Frontline medical workers say a crisis in emergency departments is affecting the whole health system.
1 NEWS has heard from numerous health professionals today after the earlier reports of EDs all around the country being at capacity; many feared losing their job if they spoke out publicly.
One man, a former ED nurse, was one willing to speak out - albeit under the guise of anonymity.
He says the repercussions for staff who do speak out about the stress they are under not only puts their current jobs at risk, but also their futures.
However, after six years at the coalface in the ED and feeling powerless to do right by his patients, he has had enough.
He describes how the backlogs and lack of support in the wider system is having an impact not just on staff wellbeing, but the patients they treat.
He's speaking out for them.
"I had a gentleman who had a heart attack, who was misdiagnosed, he waited in the waiting room for six hours. Four months later, he had a severe heart attack and died in our emergency department," he says.
"His family were distraught, obviously traumatised by this negative outcome that their father in this particular instance died because our system couldn't support it.
"That takes an impact on you, as a clinician you feel responsible for that burden."
He describes the sense of fear that often accompanied him when he went to work in the emergency department.
"Sometimes there was that feeling of dread. The, 'Oh, no here we go again.' Sometimes there was a feeling of excitement that you could do something good for your patient.
"But the majority of time it was a feeling of sadness and anger that you weren't able to provide everything you could."

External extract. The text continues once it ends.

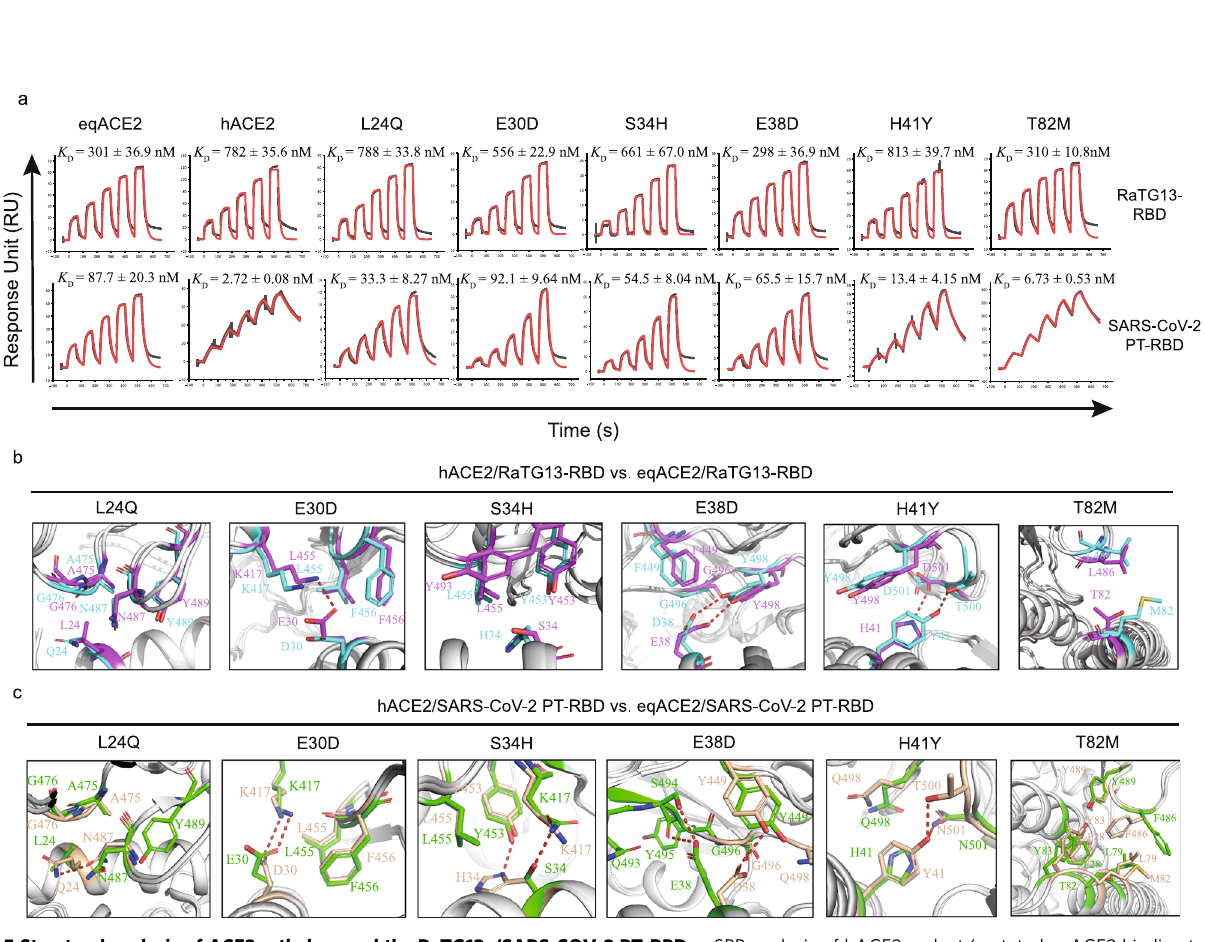
Fig. 5 Structural analysis of ACE2 orthologs and the RaTG13-/SARS-COV-2 PT-RBD. a SPR analysis of hACE2 and wt/mutated eqACE2 binding to the RaTG13-RBD or SARS-COV-2 PT-RBD. The dissociation constant ( K D ) of each binding test is calculated from 3 independent repeats and are presented as mean ± SD. Source data are provided as a Source Data fi le. b , c Structural comparison between equine and hACE2 binding to the RaTG13-RBD ( b ) or SARS- COV-2 PT-RBD ( c ). Residue substitution of the eqACE2/RaTG13-RBD, hACE2/RaTG13-RBD, eqACE2/SARS-COV-2 PT-RBD and hACE2/SARS-COV-2 PT-RBD are colored in purple, cyan, green, and wheat, respectively. Involved residues are shown as sticks in corresponding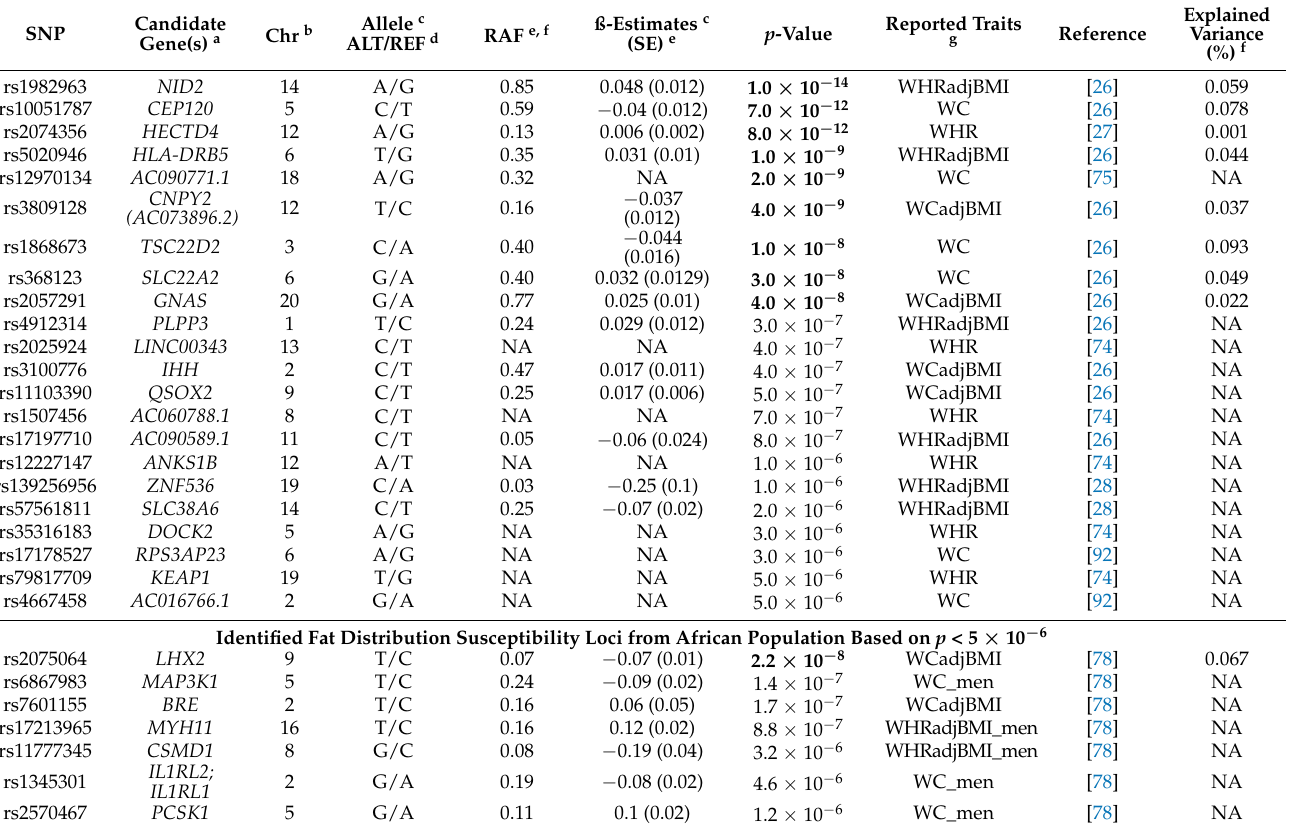
Table 3. Fat distribution traits susceptibility loci identified ( p < 5.0 × 10 − 6 ) in cohorts of Asian and African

The backlog and pressures felt within the ED, a symptom of a wider issue across the health system, is now having an impact on the community outside of the hospital.
St John Ambulance says they are coping with demand, but there have been instances where ambulances have had to wait longer than usual to get patients through the doors.
"Ultimately, if our ambulances are waiting outside ED doors, they are not available to respond to emergencies in the community," St John's deputy chief executive of ambulance operations Dan Ohs says.
"To see this sort of demand on the health system in summer gives us immense worry for what is going to happen in winter."
Health Minister Andrew Little today acknowledged the problem, but put some of the responsibility back on hospital management.
"There is a capacity problem, but I think it is also in the way that patients who are within the hospital, not just the emergency department but elsewhere in the hospital, the way they are being managed."
A meeting he had with one emergency specialist, Dr John Bonning, is offering the sector some hope.
Bonning, the head of the Australasia College for Emergency Medicine, says the minister expressed a desire to fix the problem.
"Of course, this leadership needs to come from the top, so we need the minister to set these expectations of DHBs and the DHBs need to focus their attention on the entire journey - both in the emergency department but also in the wards," Bonning says.
And while change may come, it is too late for the nurse who is leaving the profession and the country.
"This has taken a huge burden on my mental health. I was burnt out, severely fatigued, emotionally drained, physically I felt very drained," he says.
"Socially I can't interact with people the way I used to."
His hope is that change comes, before more staff and patients are lost to a system in crisis.